Vício de origem insanável

Se eu não tivesse lido uma reportagem ontem sobre o assunto, não teria notado que o Google havia colocado um discreto link em sua página inicial de buscas para um texto em que coloca a sua visão sobre o PL das Fake News. O link é discreto mesmo, precisa se esforçar para vê-lo.

A não ser que o relator do projeto, Orlando Silva, tenha informações sobre pagamento de mesada para deputados por parte do Google, no estilo Mensalão, talvez seja um pouco exagerada a expressão “nunca vi tanta sujeira política” usada pelo deputado.

O tal link foi suficiente para o ministro da Justiça, Flávio Dino, acionar a Secretaria Nacional do Consumidor, enquanto o senador Randolfe Rodrigues pede que o CADE (?!?) multe a empresa. Se os dois próceres do governo petista estão fazendo isso contra o Google sem lei alguma, imagine quando tiverem a faca, o queijo e a lei na mão.

O PL das Fake News pode ter toda a boa intenção do mundo, mas nasce com um vício de origem insanável: é patrocinada pelo governo do PT, um dos lados pela disputa do pós-verdade. Qual a confiabilidade que se pode ter nas intenções de um governo que cria um site de propaganda de si mesmo e chama a isso de “combate às fake news”?

Os grandes jornais publicaram editoriais a favor da aprovação do PL das Fake News, defendendo o seu modelo de negócios. Qual é exatamente o problema de o Google fazer o mesmo em sua página? Os deputados estão abertos à pressão da sociedade, como em todo regime democrático. Cada um, assim como cada cidadão, formará a sua opinião depois de expostos aos diversos pontos de vista. O chororô de Orlando Silva faz parte do jogo. Já a truculência de Flávio Dino e Randolfe Rodrigues, ameaçando uma empresa privada com a máquina do Estado pelo simples fato de externar sua opinião, mostra bem o ânimo desse pessoal.

A delicada questão da moderação de conteúdo nas redes

Entrevista com o relator do projeto das “fake news”, Orlando Silva. Não li o projeto, mas o deputado passa a impressão de que o seu núcleo consiste na responsabilização das redes sociais.

Há dois anos, escrevi um longo artigo intitulado “Redes Sociais e a busca do censor ideal”. Na época, estava ainda quente o debate sobre as eleições americanas e a invasão do Capitólio. O canal de Alan dos Santos havia sido derrubado pelo YouTube por difundir notícias de fraudes nas eleições, e a discussão era sobre o direito (ou o dever) de o YouTube fazer isso.

Naquele artigo, trago dois depoimentos, ambos coincidentes: o primeiro de Mark Zuckerberg e o segundo de Angela Merkel. Ambos concordam que os critérios de seleção de conteúdo deveriam ser do poder público e não de entidades privadas, que não teriam legitimidade para fazê-lo, principalmente quando se trata da arena política.

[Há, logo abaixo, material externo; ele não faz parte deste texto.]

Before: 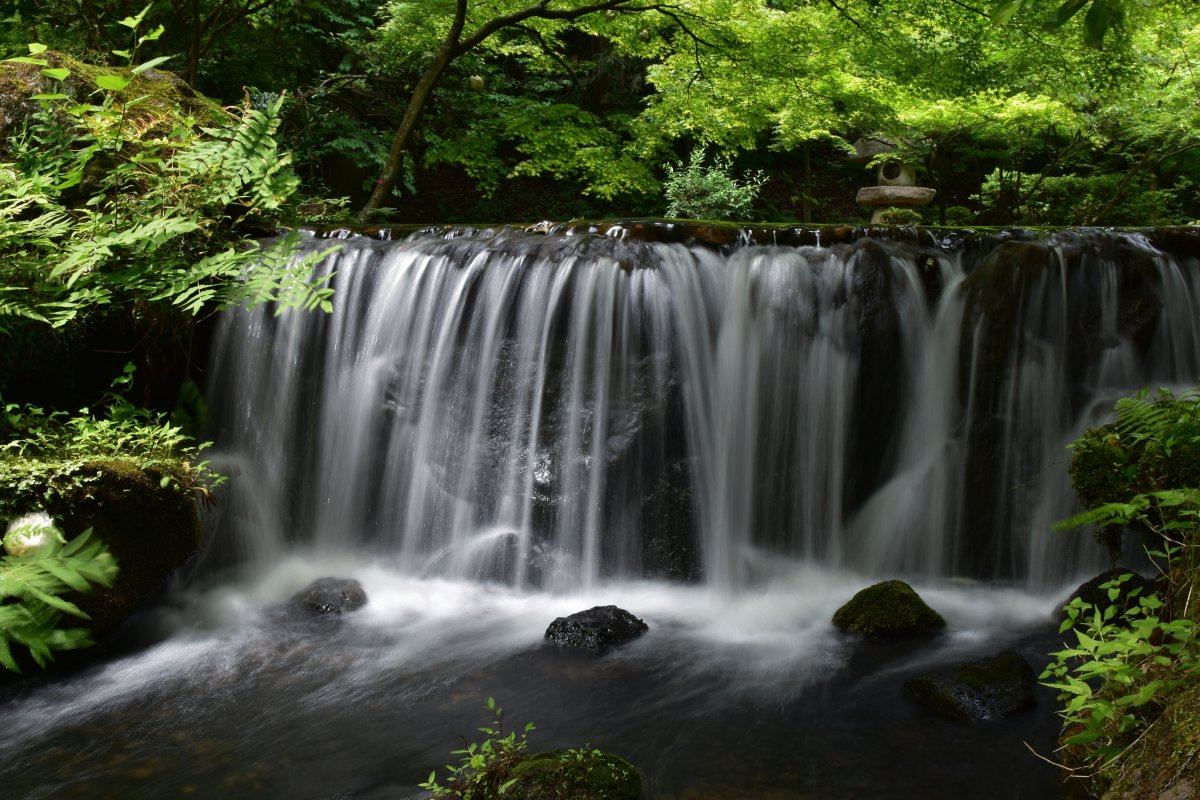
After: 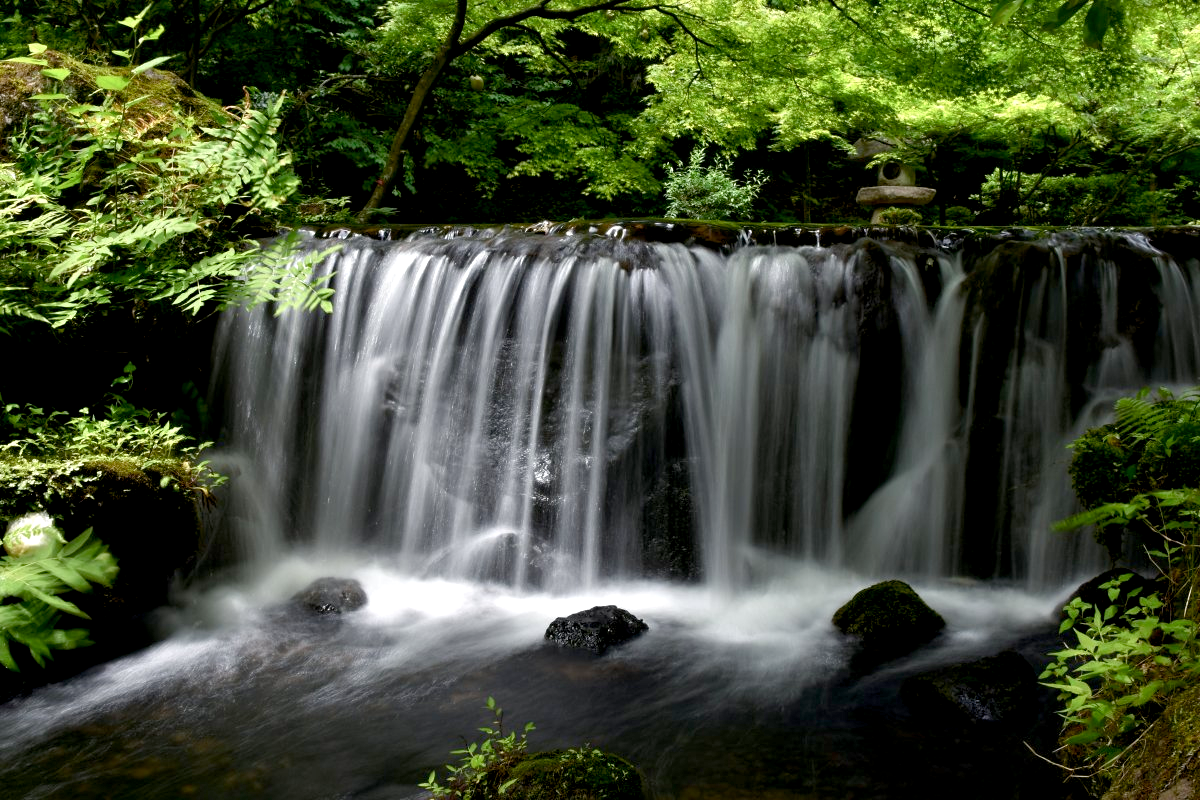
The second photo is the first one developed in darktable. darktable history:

Não há aqui “absolutização” da liberdade de expressão. Crimes não são, obviamente, cobertos por esse direito. A questão é determinar quem será o árbitro para definir o que é ou não é crime. Na esfera jurídica, o juiz é esse árbitro que define se houve ou não crime. O que o projeto das fake news quer estabelecer, até onde pude depreender da entrevista do seu relator, é que as plataformas sejam transformadas em juízes de conteúdo, sob pena de elas mesmas serem consideradas criminosas.

Na verdade, as plataformas já fazem isso. Segundo seus termos de uso, não é permitida a postagem de conteúdos envolvendo pedofilia ou racismo, por exemplo. E há uma filtragem ativa, como demonstra a suspensão de Alan dos Santos dois anos atrás. O problema é que pedofilia é relativamente fácil de identificar. Já quando nos movemos para a arena política, a coisa fica mais nebulosa.

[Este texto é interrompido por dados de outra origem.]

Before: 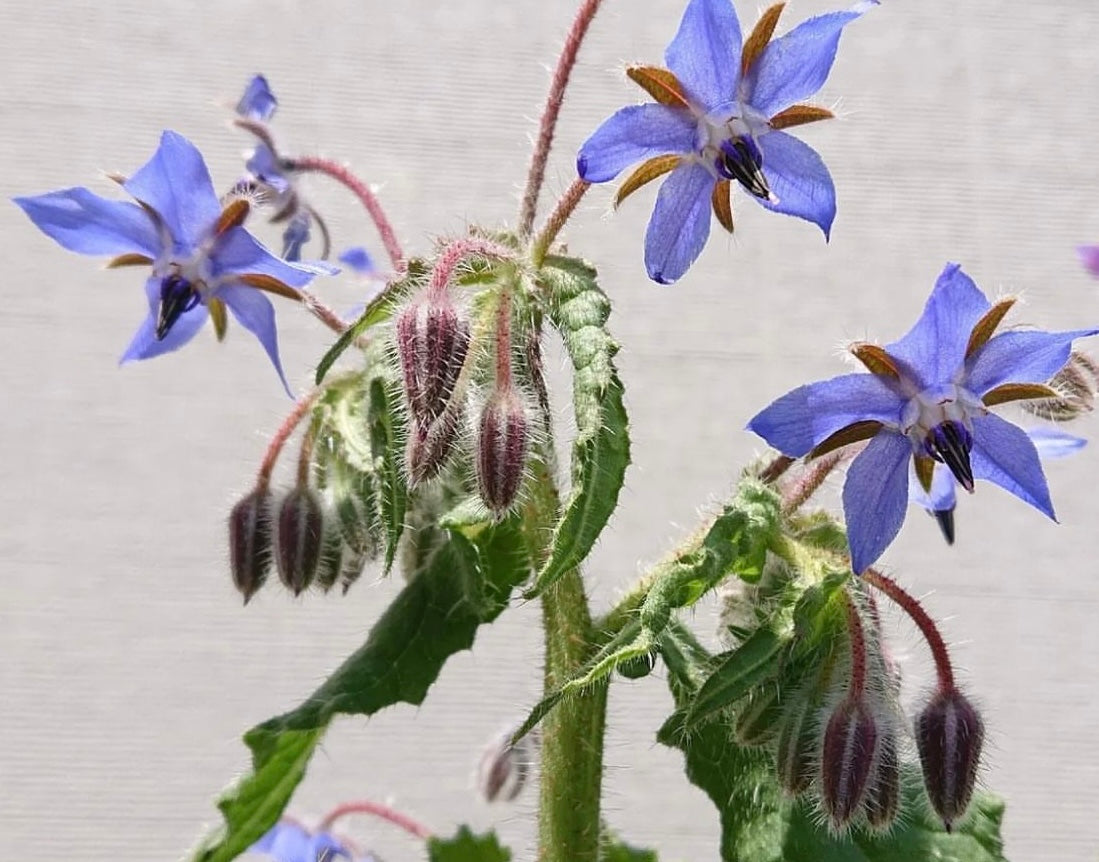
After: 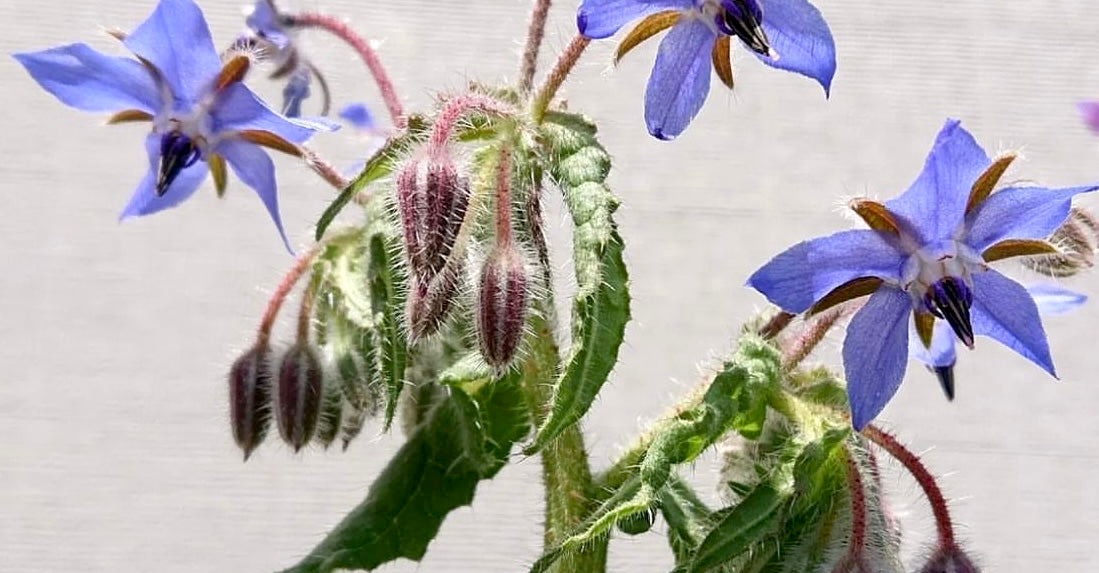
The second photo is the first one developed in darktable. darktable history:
crop: top 16.727%, bottom 16.727%
exposure: black level correction 0.007, exposure 0.159 EV, compensate highlight preservation false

Orlando Silva afirma, por exemplo, que a convocação para o 8 de janeiro foi nitidamente uma incitação ao golpe de estado. Bem, essa é uma opinião do excelentíssimo deputado. Vendo as convocações, não me pareceu nada diferente das anteriores. O fato de ter descambado em violência não faz da convocação em si um ato golpista. Nessa linha, fico imaginando que as convocações para as manifestações contra Dilma também seriam taxadas de golpistas, dado que o impeachment, segundo o PT e seus aliados, foi um golpe. Quem vai definir o que é ou não é crime político? É correto exigir que as plataformas se envolvam nesse terreno pantanoso?

O problema da censura (esse é o nome) política é que não existe árbitro isento. Por isso, alguma dose de arbitrariedade sempre irá existir. A questão é qual o nível de arbitrariedade tolerável (se é que há algum nível tolerável) para que se protejam as instituições democráticas. Não se trata de uma discussão trivial, e as plataformas são o menor dos problemas.